Die letzten Tage waren von einem juristischen Tauziehen um Mittelfeldstar Thomas Partey geprägt. Anschuldigungen der Vergewaltigung verhinderten seine Einreise nach Kanada, doch nun steht er dem Team am Dienstag gegen England wieder zur Verfügung. Diese turbulente Woche macht den Sieg umso süßer, denn sie lenkt den Fokus zurück auf das Wesentliche: den Fußball.

Das Spiel selbst begann mit einem frühen Angriff von Panama, Cecilio Waterman zwang Ghanas Torwart Lawrence Ati Zigi zu einer Glanzparade. Doch die „Canaleros“ konnten ihren Schwung nicht aufrechterhalten und Ghana übernahm allmählich die Kontrolle. Die Trinkpause bei 19 Grad und Dauerregen brachte keine wesentliche Veränderung, und die ersten 45 Minuten endeten ohne Tore.

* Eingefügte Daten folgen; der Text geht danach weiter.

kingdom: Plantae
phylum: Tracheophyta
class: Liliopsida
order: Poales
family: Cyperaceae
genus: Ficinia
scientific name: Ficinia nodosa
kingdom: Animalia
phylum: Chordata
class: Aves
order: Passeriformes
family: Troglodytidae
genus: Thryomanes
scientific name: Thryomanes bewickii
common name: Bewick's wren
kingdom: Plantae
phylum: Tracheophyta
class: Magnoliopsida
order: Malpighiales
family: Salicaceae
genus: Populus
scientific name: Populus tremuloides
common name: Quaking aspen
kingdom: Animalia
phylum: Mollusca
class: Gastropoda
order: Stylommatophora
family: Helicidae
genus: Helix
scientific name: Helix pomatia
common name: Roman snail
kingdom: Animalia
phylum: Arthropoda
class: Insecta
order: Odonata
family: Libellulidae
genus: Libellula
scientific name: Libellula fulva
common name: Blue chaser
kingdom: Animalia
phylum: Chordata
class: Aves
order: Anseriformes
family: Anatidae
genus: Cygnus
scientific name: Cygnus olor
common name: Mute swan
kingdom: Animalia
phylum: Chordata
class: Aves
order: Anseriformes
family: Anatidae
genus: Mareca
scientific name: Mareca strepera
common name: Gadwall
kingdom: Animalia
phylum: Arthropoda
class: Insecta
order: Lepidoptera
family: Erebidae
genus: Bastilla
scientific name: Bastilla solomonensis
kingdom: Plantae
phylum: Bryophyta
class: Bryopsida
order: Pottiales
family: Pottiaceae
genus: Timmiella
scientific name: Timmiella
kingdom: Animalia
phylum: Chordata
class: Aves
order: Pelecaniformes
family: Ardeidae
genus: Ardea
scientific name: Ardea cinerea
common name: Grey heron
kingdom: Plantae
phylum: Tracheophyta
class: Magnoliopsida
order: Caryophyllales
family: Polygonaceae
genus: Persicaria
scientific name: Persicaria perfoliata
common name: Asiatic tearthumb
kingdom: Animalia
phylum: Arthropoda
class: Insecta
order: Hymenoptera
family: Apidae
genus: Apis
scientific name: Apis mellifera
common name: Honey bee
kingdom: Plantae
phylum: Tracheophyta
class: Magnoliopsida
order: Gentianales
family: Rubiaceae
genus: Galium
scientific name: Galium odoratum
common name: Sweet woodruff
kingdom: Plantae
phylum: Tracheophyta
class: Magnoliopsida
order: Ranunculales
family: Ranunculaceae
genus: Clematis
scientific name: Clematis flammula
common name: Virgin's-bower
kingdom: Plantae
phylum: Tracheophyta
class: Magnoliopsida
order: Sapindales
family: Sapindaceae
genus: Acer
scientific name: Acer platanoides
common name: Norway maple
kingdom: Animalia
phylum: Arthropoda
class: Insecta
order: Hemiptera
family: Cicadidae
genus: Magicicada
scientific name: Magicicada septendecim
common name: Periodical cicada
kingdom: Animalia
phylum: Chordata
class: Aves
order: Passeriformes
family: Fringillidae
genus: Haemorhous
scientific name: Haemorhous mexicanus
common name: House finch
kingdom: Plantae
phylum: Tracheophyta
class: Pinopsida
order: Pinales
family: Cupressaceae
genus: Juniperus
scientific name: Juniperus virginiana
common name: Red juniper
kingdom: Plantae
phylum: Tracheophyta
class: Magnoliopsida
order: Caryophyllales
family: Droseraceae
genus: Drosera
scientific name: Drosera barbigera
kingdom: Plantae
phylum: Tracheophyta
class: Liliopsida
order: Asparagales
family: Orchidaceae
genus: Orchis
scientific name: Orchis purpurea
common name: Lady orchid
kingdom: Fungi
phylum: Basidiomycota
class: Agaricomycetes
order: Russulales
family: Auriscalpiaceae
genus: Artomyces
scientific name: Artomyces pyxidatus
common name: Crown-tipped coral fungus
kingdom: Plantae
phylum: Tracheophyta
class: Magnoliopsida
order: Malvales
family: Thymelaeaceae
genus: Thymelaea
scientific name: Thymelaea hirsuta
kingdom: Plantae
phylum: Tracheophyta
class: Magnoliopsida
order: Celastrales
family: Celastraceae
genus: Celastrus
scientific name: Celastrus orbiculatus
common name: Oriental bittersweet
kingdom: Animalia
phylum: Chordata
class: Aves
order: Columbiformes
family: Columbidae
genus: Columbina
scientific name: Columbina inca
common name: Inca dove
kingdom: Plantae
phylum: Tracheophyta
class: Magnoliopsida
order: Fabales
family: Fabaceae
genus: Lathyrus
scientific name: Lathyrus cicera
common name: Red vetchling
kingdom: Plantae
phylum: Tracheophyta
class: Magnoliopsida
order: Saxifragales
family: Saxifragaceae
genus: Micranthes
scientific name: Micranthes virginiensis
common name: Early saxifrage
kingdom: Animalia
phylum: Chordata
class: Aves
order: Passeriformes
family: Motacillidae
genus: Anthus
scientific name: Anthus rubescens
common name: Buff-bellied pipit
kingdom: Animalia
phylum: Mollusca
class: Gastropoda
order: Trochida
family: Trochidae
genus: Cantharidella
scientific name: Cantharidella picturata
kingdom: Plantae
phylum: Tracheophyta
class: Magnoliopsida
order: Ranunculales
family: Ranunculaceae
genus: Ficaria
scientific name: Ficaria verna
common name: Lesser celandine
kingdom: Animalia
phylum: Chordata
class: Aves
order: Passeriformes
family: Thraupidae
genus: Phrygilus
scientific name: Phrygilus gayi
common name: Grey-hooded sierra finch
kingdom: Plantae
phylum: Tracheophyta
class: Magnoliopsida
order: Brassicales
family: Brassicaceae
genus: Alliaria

Nach dem Seitenwechsel erhöhte Ghana den Druck. Jonas Adjetey vom VfL Wolfsburg hatte eine gute Kopfballchance, die Orlando Mosquera jedoch abwehrte. Panamas Jiovany Ramos verhinderte in der 65. Minute zudem einen Treffer von Jordan Ayew. Doch dann, in der Nachspielzeit (90.+5), schlug Caleb Yirenkyi zu und bescherte Ghana den Siegtreffer.

Panama, das von Ex-Bundesliga-Torschützenkönig Thomas Christiansen trainiert wird, muss sich nun ohne Punkt in der Gruppe L begnügen. Die Aufgabe, gegen England und Kroatien zu punkten, ist damit deutlich schwieriger geworden. Die Worte des ghanaischen Präsidenten John Mahama vor dem Spiel hallen noch nach: „Wir erwarten von euch, dass ihr dieser Rolle gerecht werdet.“ Und die „Black Stars“ haben heute gezeigt, dass sie bereit sind, diese Erwartungen zu erfüllen.

Die Bilanz stimmt: Ghana hat den ersten Schritt gemacht. Die Reise nach Übersee ist noch lang, aber die Hoffnung auf ein erfolgreiches Abschneiden bei dieser Weltmeisterschaft ist entfacht. Ein Sieg, der mehr als nur drei Punkte bedeutet – er ist ein Symbol für Widerstandsfähigkeit und afrikanischen Stolz.